- _AIM OF THE EXERCISE_: Please output exactly the lines below, starting at the line that has "September 13, 2011" and ending at the line that has "Google reviews are", both included; leave out all pictures and include nothing else.

- _EXTRACTED DATA_:
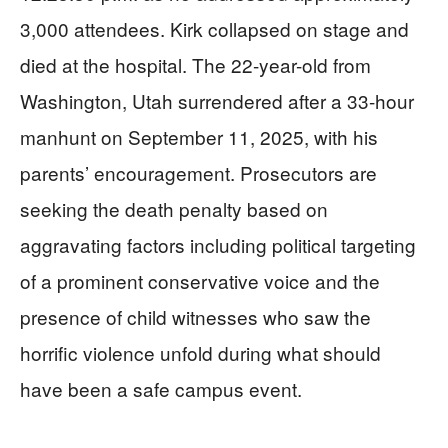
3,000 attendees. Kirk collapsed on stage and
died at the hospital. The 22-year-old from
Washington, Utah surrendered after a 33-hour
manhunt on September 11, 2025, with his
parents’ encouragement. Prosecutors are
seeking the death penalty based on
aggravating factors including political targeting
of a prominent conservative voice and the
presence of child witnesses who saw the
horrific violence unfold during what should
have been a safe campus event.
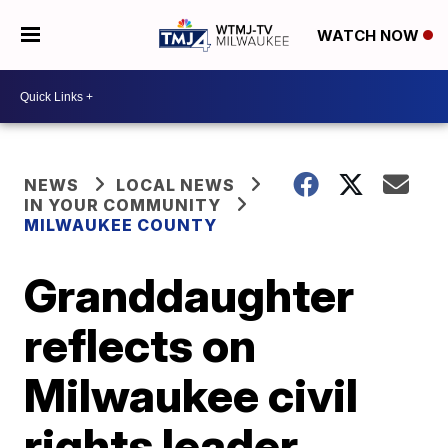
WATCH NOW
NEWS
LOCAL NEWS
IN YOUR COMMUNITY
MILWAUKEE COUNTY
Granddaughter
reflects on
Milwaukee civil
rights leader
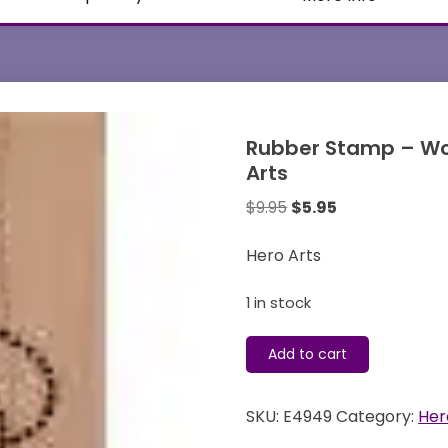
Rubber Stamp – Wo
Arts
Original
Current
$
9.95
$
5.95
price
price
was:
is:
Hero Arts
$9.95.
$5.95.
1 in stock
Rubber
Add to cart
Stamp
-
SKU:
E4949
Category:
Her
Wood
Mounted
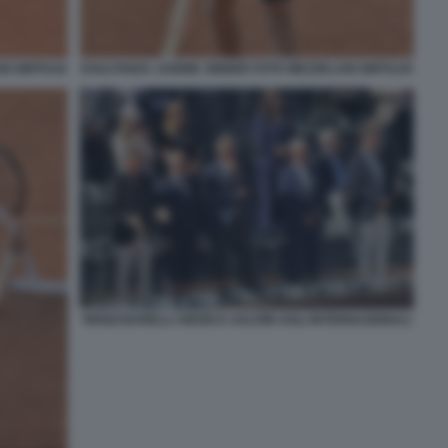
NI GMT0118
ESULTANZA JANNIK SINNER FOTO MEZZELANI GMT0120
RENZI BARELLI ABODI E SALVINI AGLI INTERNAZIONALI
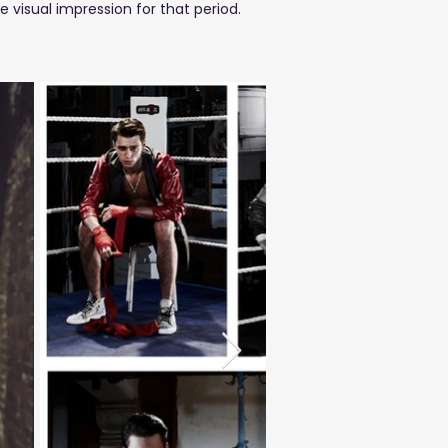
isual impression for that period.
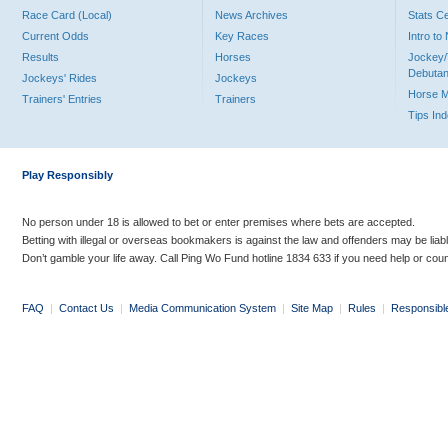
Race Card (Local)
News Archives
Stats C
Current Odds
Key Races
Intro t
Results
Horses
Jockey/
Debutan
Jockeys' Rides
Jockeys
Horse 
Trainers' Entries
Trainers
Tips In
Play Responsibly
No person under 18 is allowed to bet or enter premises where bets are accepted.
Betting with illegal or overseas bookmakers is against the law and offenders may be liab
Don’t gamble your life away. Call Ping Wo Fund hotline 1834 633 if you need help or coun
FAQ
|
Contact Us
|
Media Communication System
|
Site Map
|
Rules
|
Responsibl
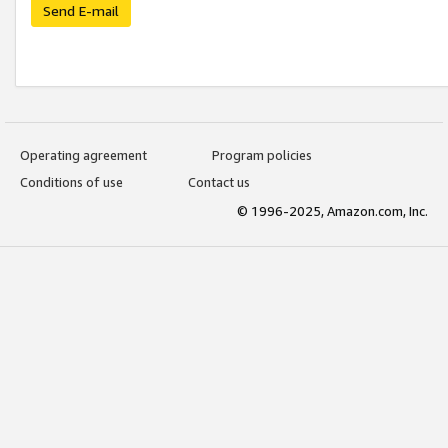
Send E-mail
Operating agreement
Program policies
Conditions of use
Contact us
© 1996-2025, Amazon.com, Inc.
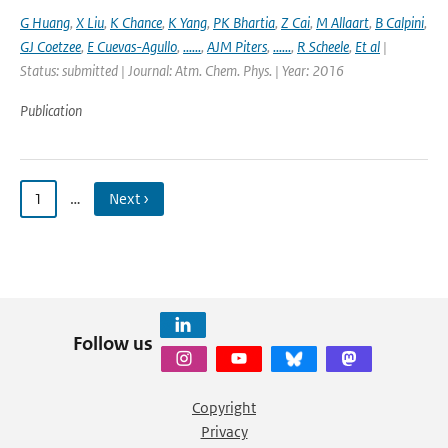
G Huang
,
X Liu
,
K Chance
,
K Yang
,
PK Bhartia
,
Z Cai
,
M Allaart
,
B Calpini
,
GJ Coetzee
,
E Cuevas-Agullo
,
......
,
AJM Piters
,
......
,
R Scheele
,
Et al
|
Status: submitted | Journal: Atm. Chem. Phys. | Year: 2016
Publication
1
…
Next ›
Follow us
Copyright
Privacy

==

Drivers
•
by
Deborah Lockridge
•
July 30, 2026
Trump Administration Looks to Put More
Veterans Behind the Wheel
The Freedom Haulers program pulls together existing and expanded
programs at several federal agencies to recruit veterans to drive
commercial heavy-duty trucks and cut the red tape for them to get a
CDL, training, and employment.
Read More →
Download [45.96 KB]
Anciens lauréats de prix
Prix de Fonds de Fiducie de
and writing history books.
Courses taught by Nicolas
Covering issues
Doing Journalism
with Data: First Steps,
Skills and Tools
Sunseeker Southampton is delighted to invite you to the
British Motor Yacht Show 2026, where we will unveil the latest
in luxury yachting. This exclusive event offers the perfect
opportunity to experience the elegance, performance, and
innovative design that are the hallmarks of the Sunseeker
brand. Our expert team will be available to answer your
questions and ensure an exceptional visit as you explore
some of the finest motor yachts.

* * *

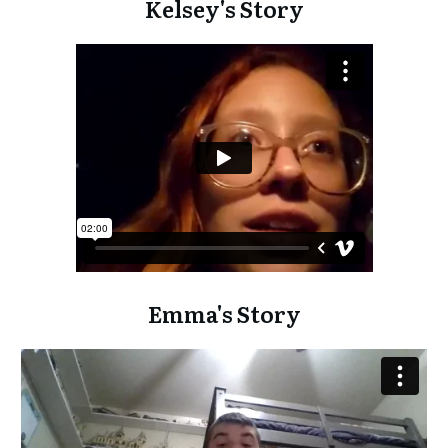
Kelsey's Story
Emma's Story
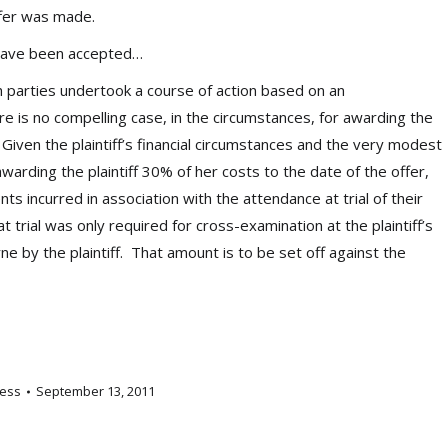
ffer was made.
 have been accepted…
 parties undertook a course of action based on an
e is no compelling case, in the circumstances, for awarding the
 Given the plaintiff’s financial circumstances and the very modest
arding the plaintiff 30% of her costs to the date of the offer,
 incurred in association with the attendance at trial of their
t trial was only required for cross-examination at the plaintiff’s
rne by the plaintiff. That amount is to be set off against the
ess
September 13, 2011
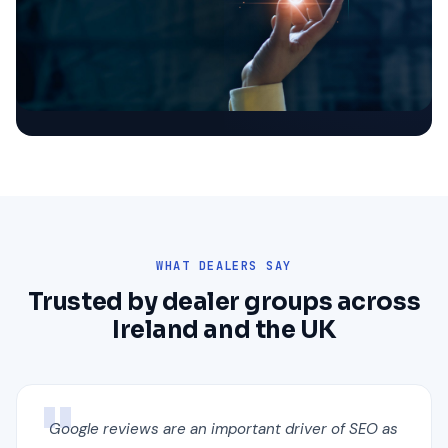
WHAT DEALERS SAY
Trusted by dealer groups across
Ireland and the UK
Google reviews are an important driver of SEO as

- _ANSWER TO THIS TASK_:
September 13, 2011
WHAT DEALERS SAY
Trusted by dealer groups across
Ireland and the UK
Google reviews are an important driver of SEO as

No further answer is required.